Kate’s liveried butler interrupted their work. “Miz Vickers, a lieutenant here to call upon Miz Chatfield.”
“Show him in.”
Banjo Cracker stepped into the foyer. Stiffly bowing, he cleared his throat. “Mrs. Vickers, I have something for Mrs. Chatfield. Is she here?”
Lutie came over, and the butler ushered them into the small, fragrant conservatory.
“Mrs. Chatfield, Colonel Vickers wanted to present this to you himself, but he can’t leave right now.” Banjo carefully handed her a small package.
Lutie unwrapped it. There, neatly folded with a note, was Sumner’s red officer’s sash. She held it up. Deep brown bloodstains were splashed over much of it. She put her head in her hands and started to cry.

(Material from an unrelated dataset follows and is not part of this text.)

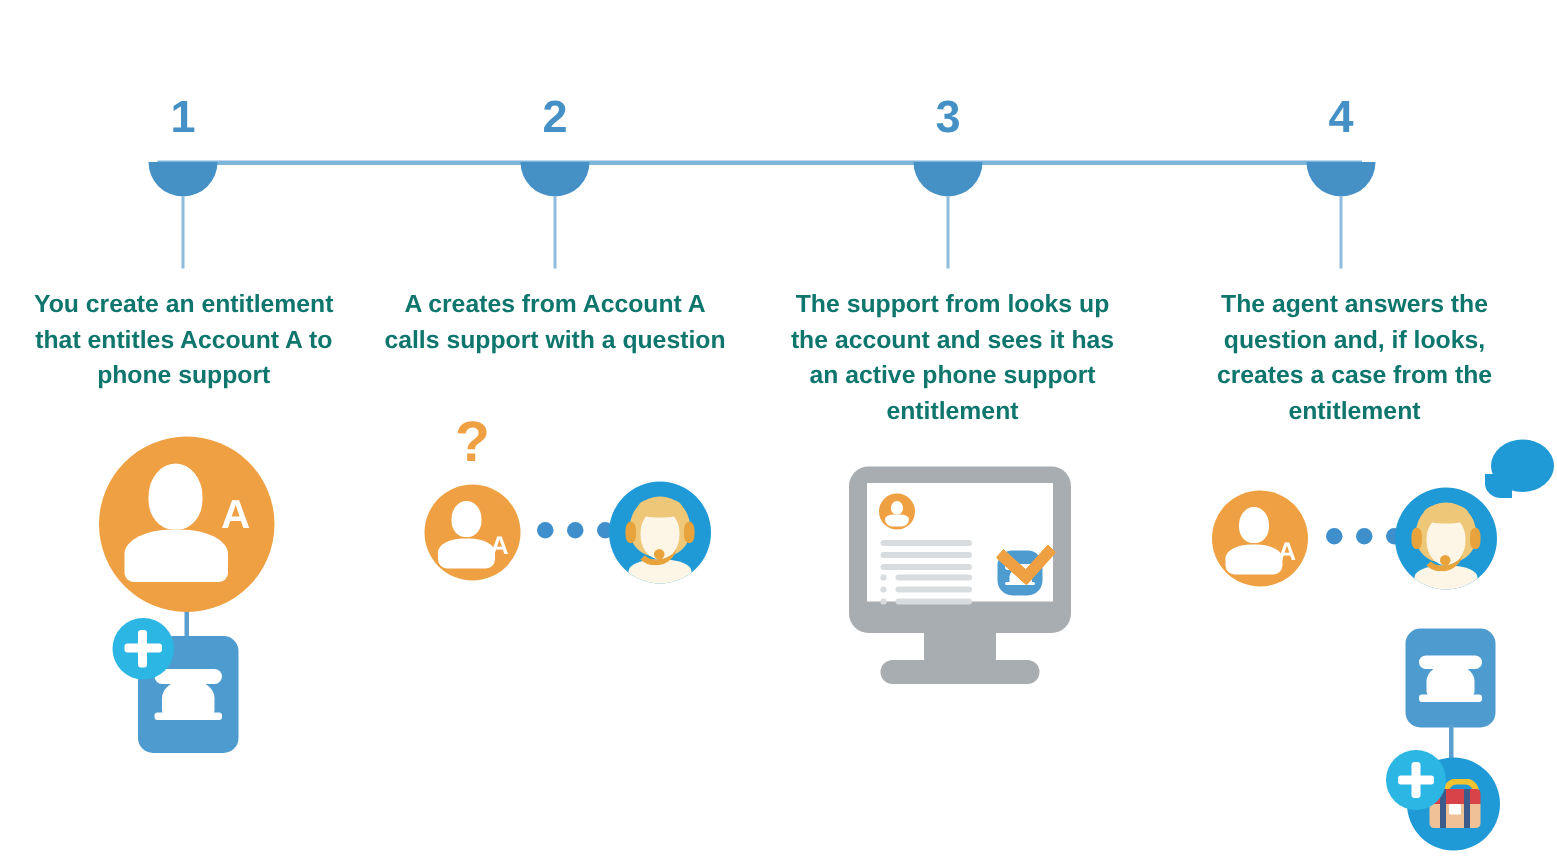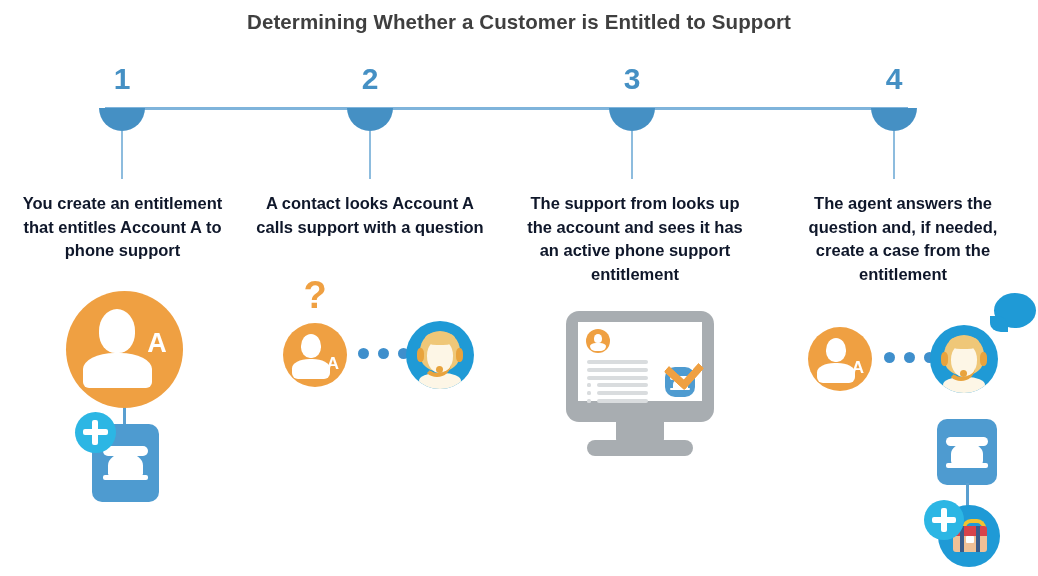"Determining Whether a Customer is" div.title { html: <div>Determining Whether a Customer is Entitled to Support</div> -> none }
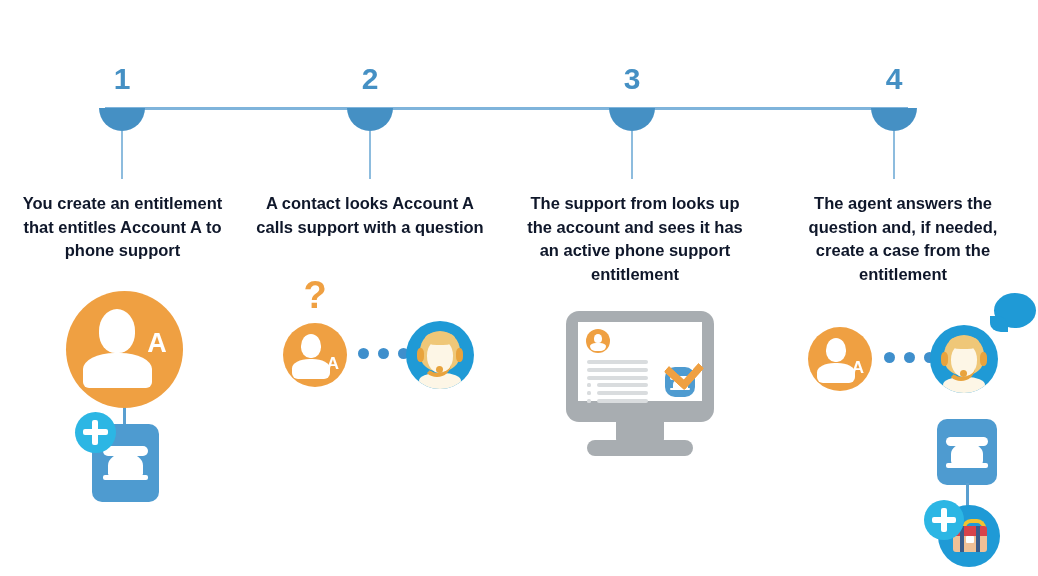"You create an entitlement that" .caption { color: #0f172a -> #0f766e }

Awkwardly sitting, Banjo wanted to console her. He felt ridiculous. “Ma’am, your boy was a pistol! He’d walk down the line and people felt better for lookin’ at him. He stayed with his guns, and he had but three and they had six. What a man!”
Tears falling on her soft, yellow dress, she replied, “He was, wasn’t he?”
“Did he tell you about the time we stole the grain?”
“No. My son stole grain?”
Banjo told her stories about Sumner and his escapades. Before long, Lutie’s laughter bounced off the glass walls of the conservatory. Hearing Banjo talk of her son in such an unaffected and pungent style brought Sumner back to life for her.
After a few questions, she discovered that Banjo had never seen Richmond. “Well, you are going to see it today, if you will allow me to be your guide.”
“Oh, I don’t know, ma’am. I have never been in the
presence of such a fine-looking woman. I’m afraid I’ll make a fool of myself. You’re so far above me.” He meant it, too.
Rejuvenated by his assessment of her person and his obvious love for Sumner, Lutie smiled. “Nonsense! We know one another through Jimmy’s letters, and I shan’t be frightened for a single moment on our crowded streets, filled with riffraff, if I have such a warrior by my side.”
Kate came in with Baron Schecter. “Lutie, you look radiant.”
“The lieutenant has been entertaining me with news of both my sons!” Lutie clapped her hands together.